Salı, Ekim 09, 2018

Kolomb-Öncesi Amerikalar’ın Dünya Sistemi’leşmemesi


Amerikalar, Afro-Avrasya’nın doğu-batı eksenililiğinin tersine, kuzeyden güneye yarıkürelik karasal bir sistem.
Amerikalar, ancak günümüzden 15 bin yıl önce insanlılaştırıldı.
MÖ 1300 – MS 1500 arasındaki dönemde, oralarda tekerlek icat edilemedi ama (tarihteki yalnızca (2?) 3 kereden 1’i olarak) 0 sayısı ve yazı icat edilebildi. (Bunun ayrı bir konu olarak irdelenmesi gerekli, çünkü bilim-sanat-düşün ile iktisat-askeriye-siyaset ikili üçlüleri arasında ilinti kuran tek parametre şimdilik bu.)
MS 1500 gibi Kolomb ve diğerleri geldiğinde Amerikalar, pek pek Afro-Avrasya’nın MÖ 2000’deki momentindeydi.
Yani kaba bir hesaplamayla, insan türünün tarihöncesinin eksik 35 bin yılı, oraya 3,5 bin yıl kaybettirmişti: 1/10 gibi bir oran sözkonusu.
En önemli fark, madenciliksizlik ve böylelikle de madeni silah teknolojisizlik oldu. Bu da, onları ispanyollar karşısında hezimete taşıdı.
Amerikalar’ın önemli bir eksiği de kitlesel tarımsallaşamamışlık idi:
Fasulye, patates ve mısır gibi, dayanıklı ve saklanabilir tarımsal ürünlerin kitlesel üretimine asla geçemediler. Bu da, kümülatif ekonomik birikimsizlik demek oldu.
Coğrafya yapısı, İpek Yolu’suzluk ve (dalga dalga) istilasızlık da demek oldu. Aynı zamanda, salgın hastalıksızlık ki bu Avrupalılar gelince, salgın hastalıklar nedeniyle, kitlesel ölümler demek oldu.
Aynı zamanda, büyükkentsizlik ve ve avcı-toplayıcı kültürel mod ağırlığı da sözkonusuydu. 1 milyonluk büyükkentler, Kolomb öncesinde Amerikalar’da hiç kurulamadı.

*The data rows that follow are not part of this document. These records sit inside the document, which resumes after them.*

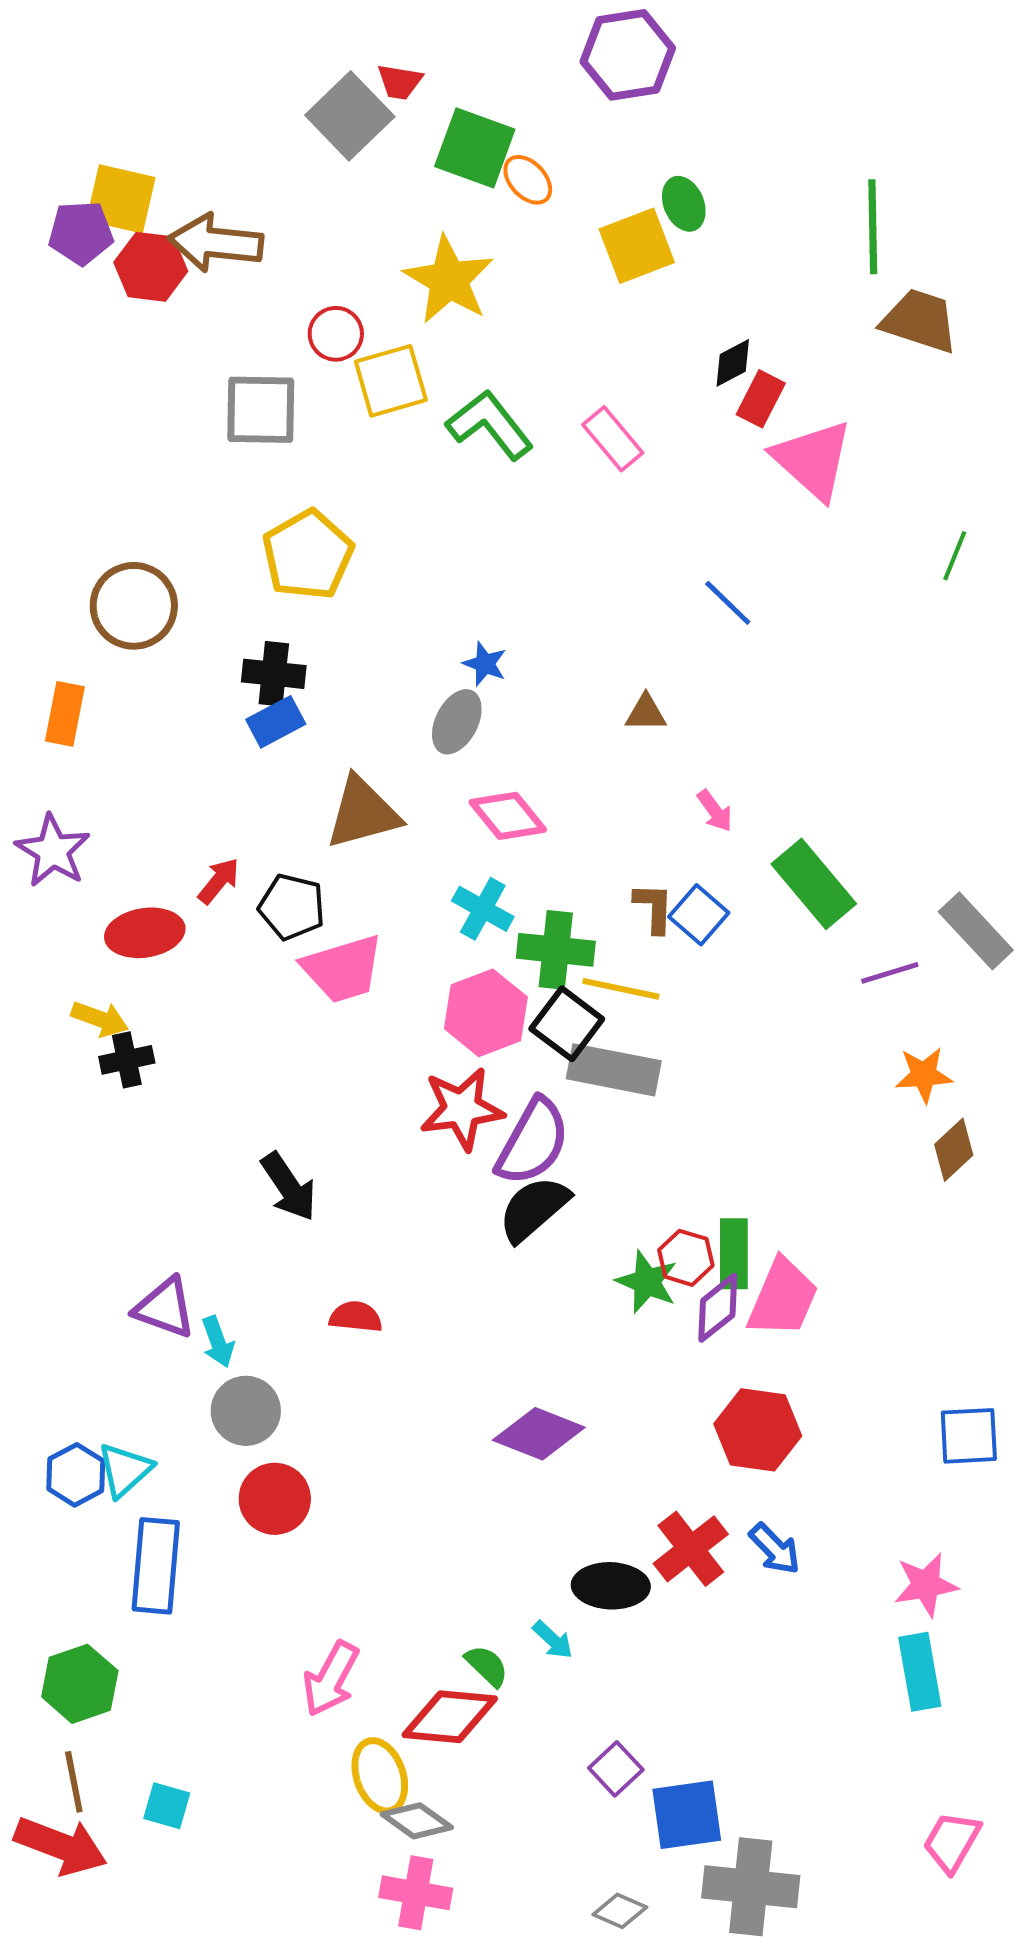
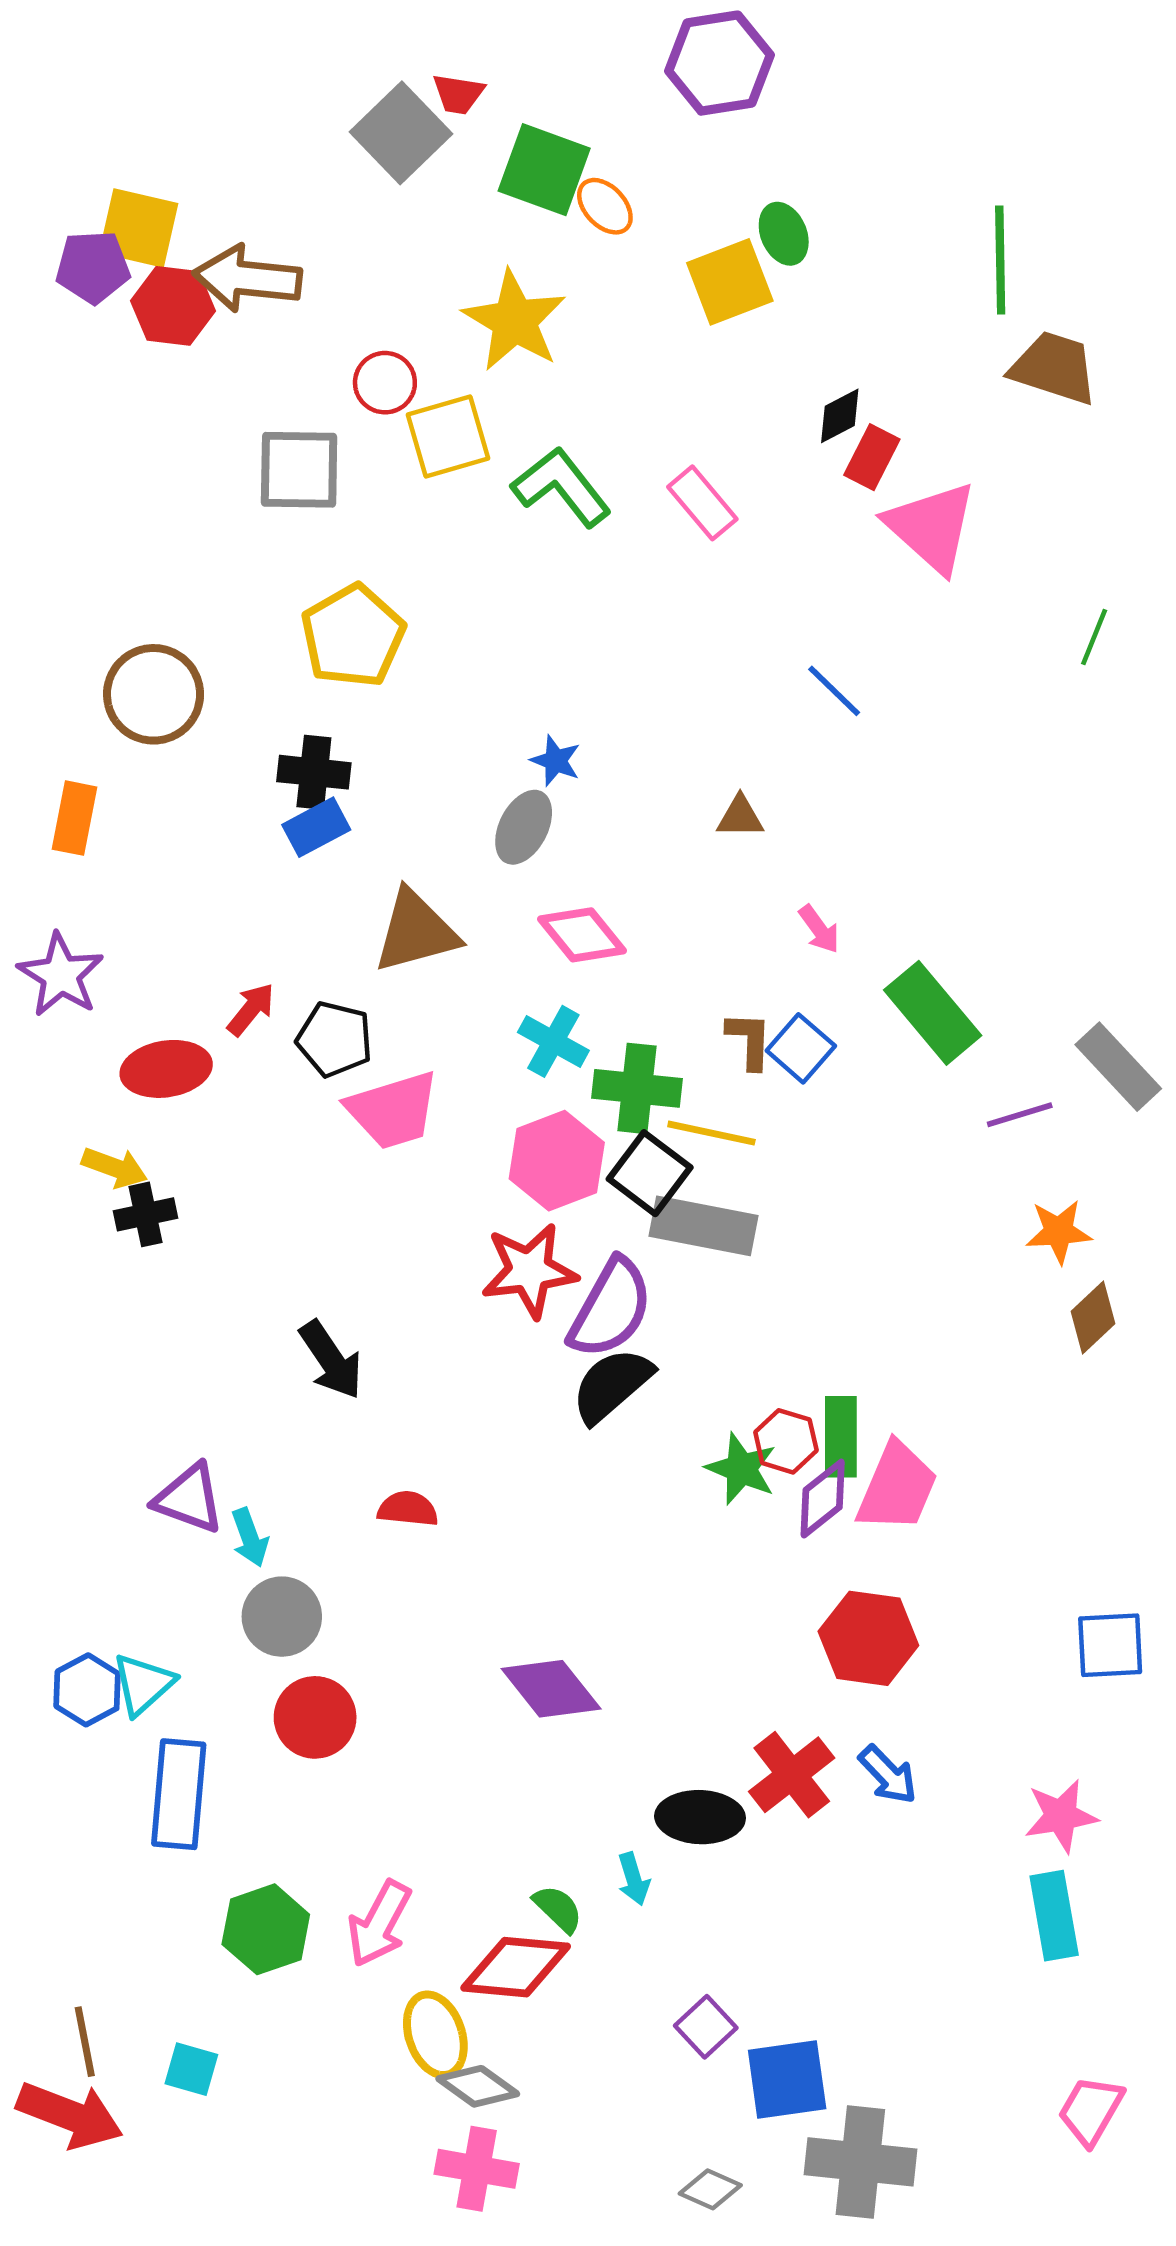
purple diamond: (539, 1434) -> (551, 1689), moved, turned 30
cyan arrow: (553, 1640) -> (634, 1879), turned 30
green hexagon: (80, 1684) -> (266, 1929), moved

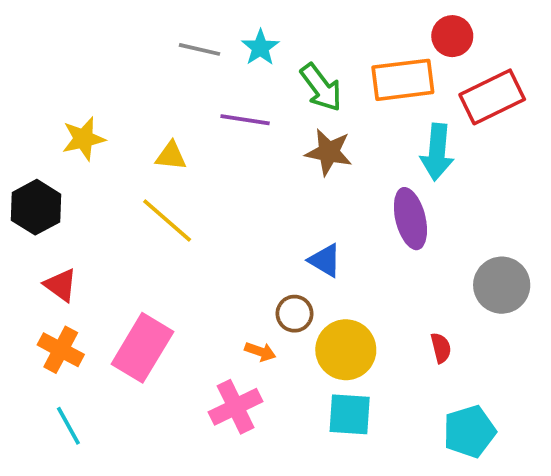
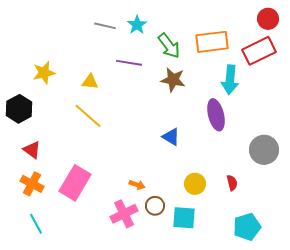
red circle: (452, 36) -> (268, 19), moved
brown circle: (295, 314) -> (155, 206), moved
yellow circle: (346, 350) -> (195, 184), moved, size x0.7

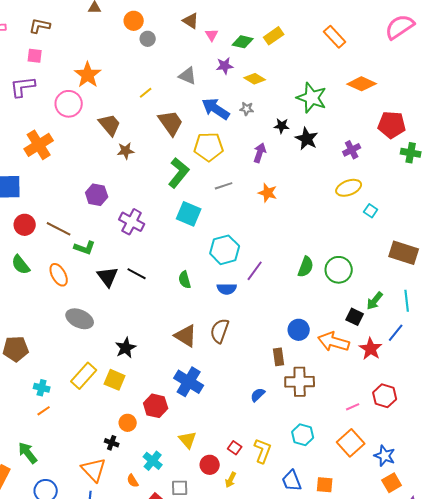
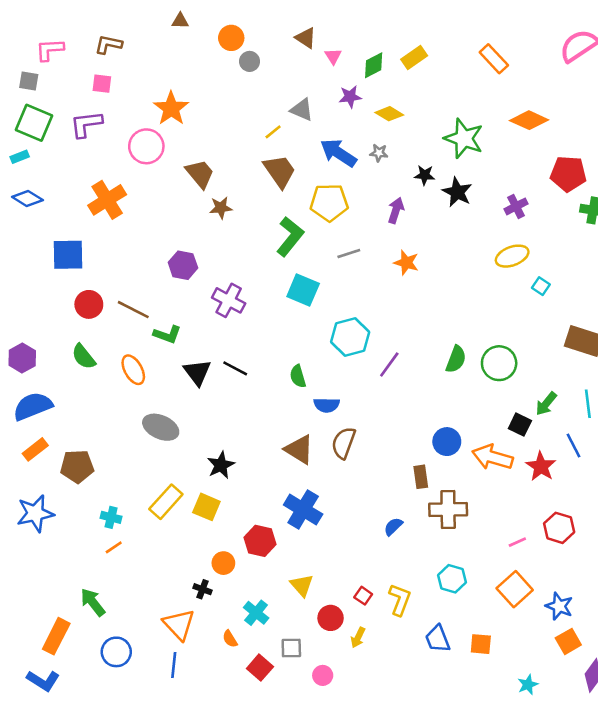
green diamond: (243, 42) -> (374, 65), turned -40
yellow line: (146, 93) -> (273, 132), moved
blue semicircle: (227, 289) -> (327, 405), moved
blue line: (396, 333) -> (574, 445), turned -66

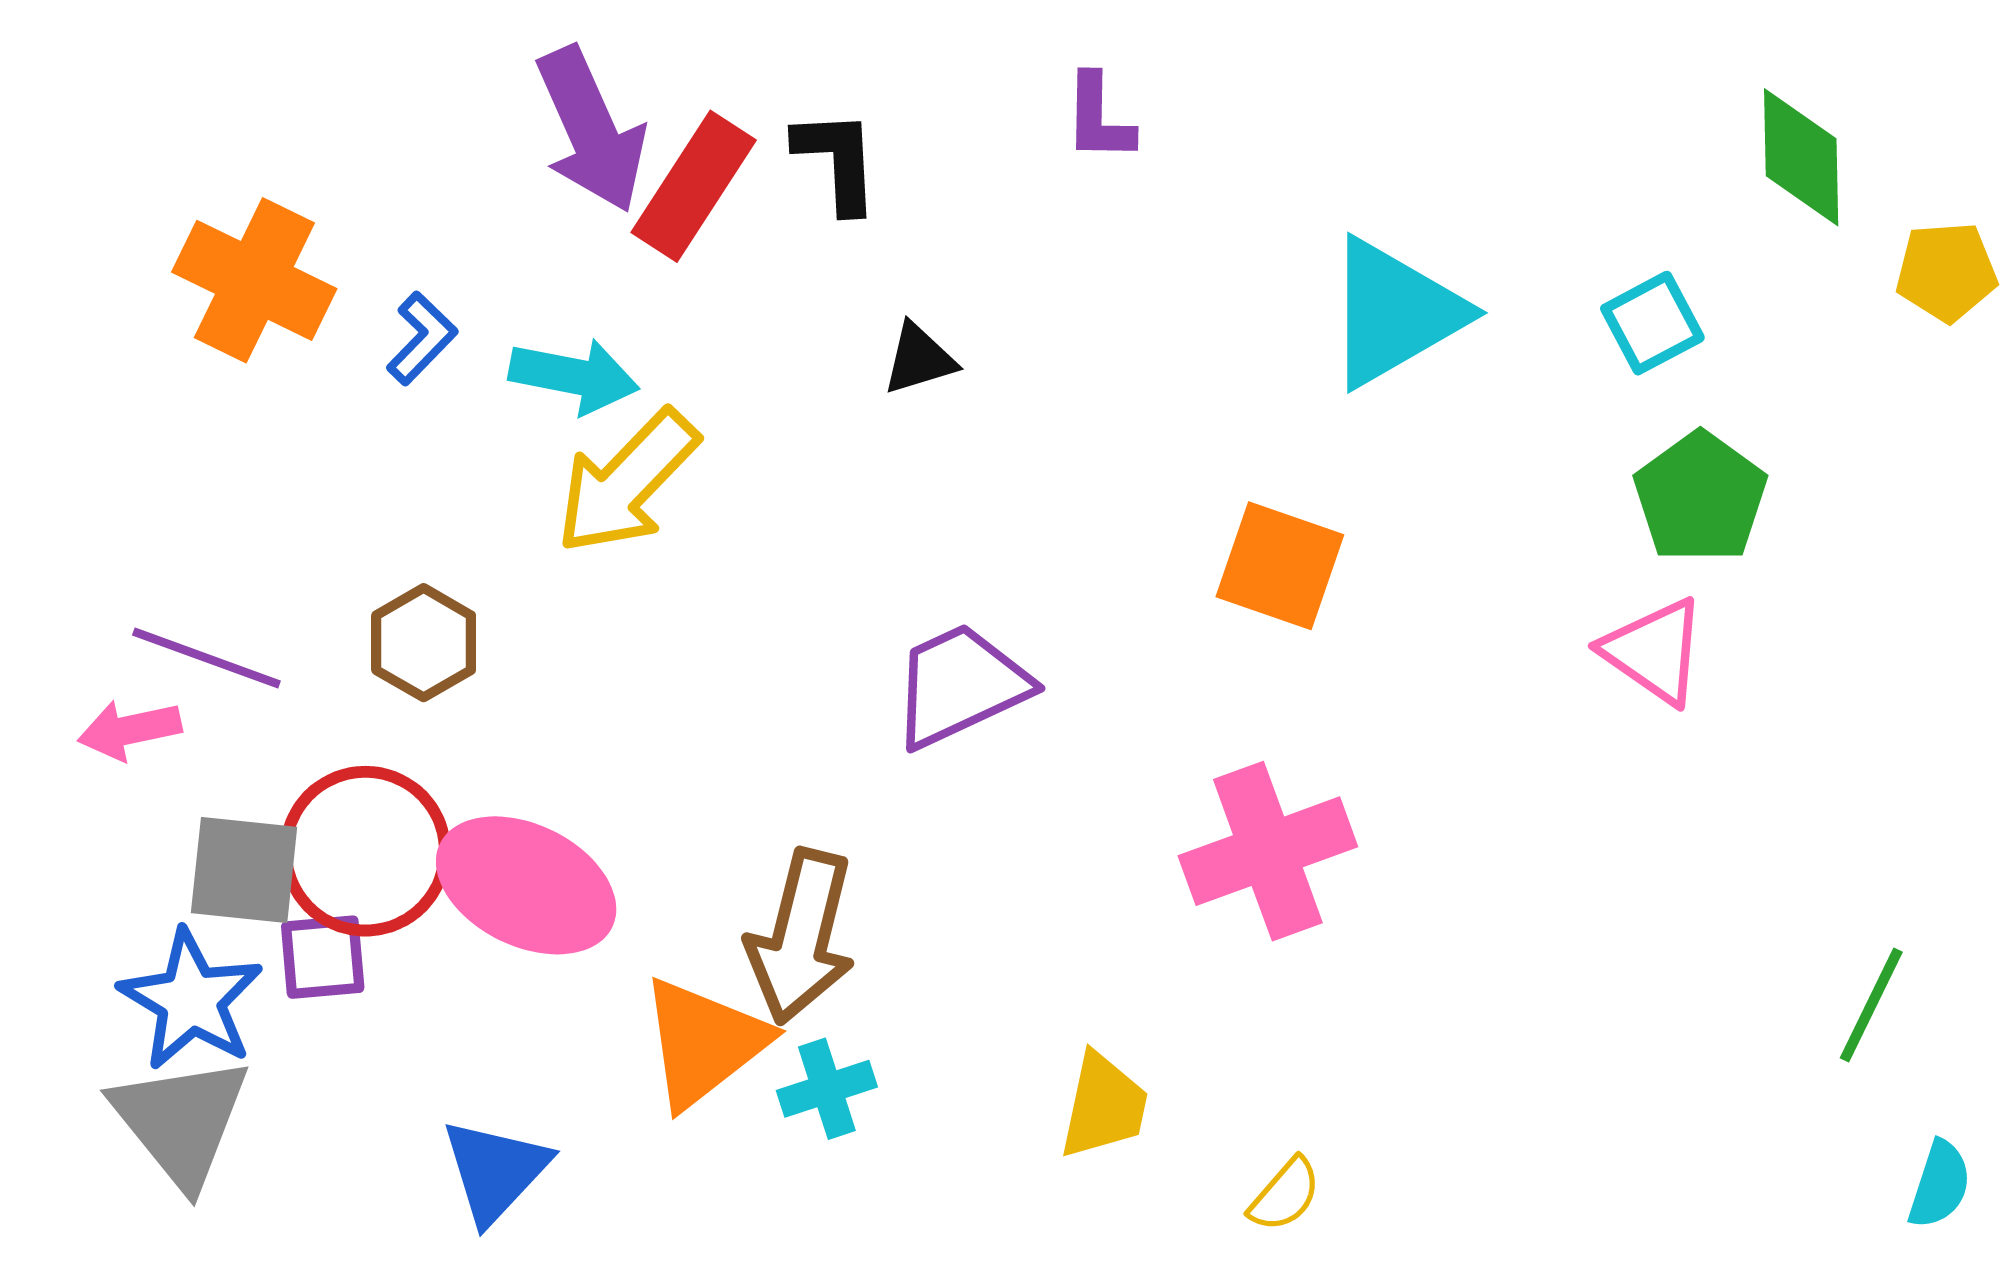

Artı: 50 bin yıl önceki Orta-Doğu Afrika kökenliler’in tüm Dünya’ya yayılıp, 15 bin yıl önce Amerikalar’a geçen Asyalılar’ın kutupsallığı örneğinden hareketle, tropiklikten kutupsallığa geçişin 35 bin yıl, kutupsallıktan gerisin geri tropikliğe ‘Yanömamö’lüğe) dönüşün pek pek 2 bin yıl almışlığı örneği elimizde oluşuyor ve bu örnek, şimdiye dek kültürel antropoloji açısından incelenmemiş gibi duruyor.
Çıkışlar:
Buradan tersine bakılınca, eğer insan türü Afrika yerine, Amerikalar’da evrilmiş olsaydı (ki bu mümkündü), insanlık tarihinin bambaşka olacağı sonucuna varıyoruz.
Elimizde ise, hemen hiç irdelenmemiş, 10’a yakın açık uçlu parametre kalmış oluyor.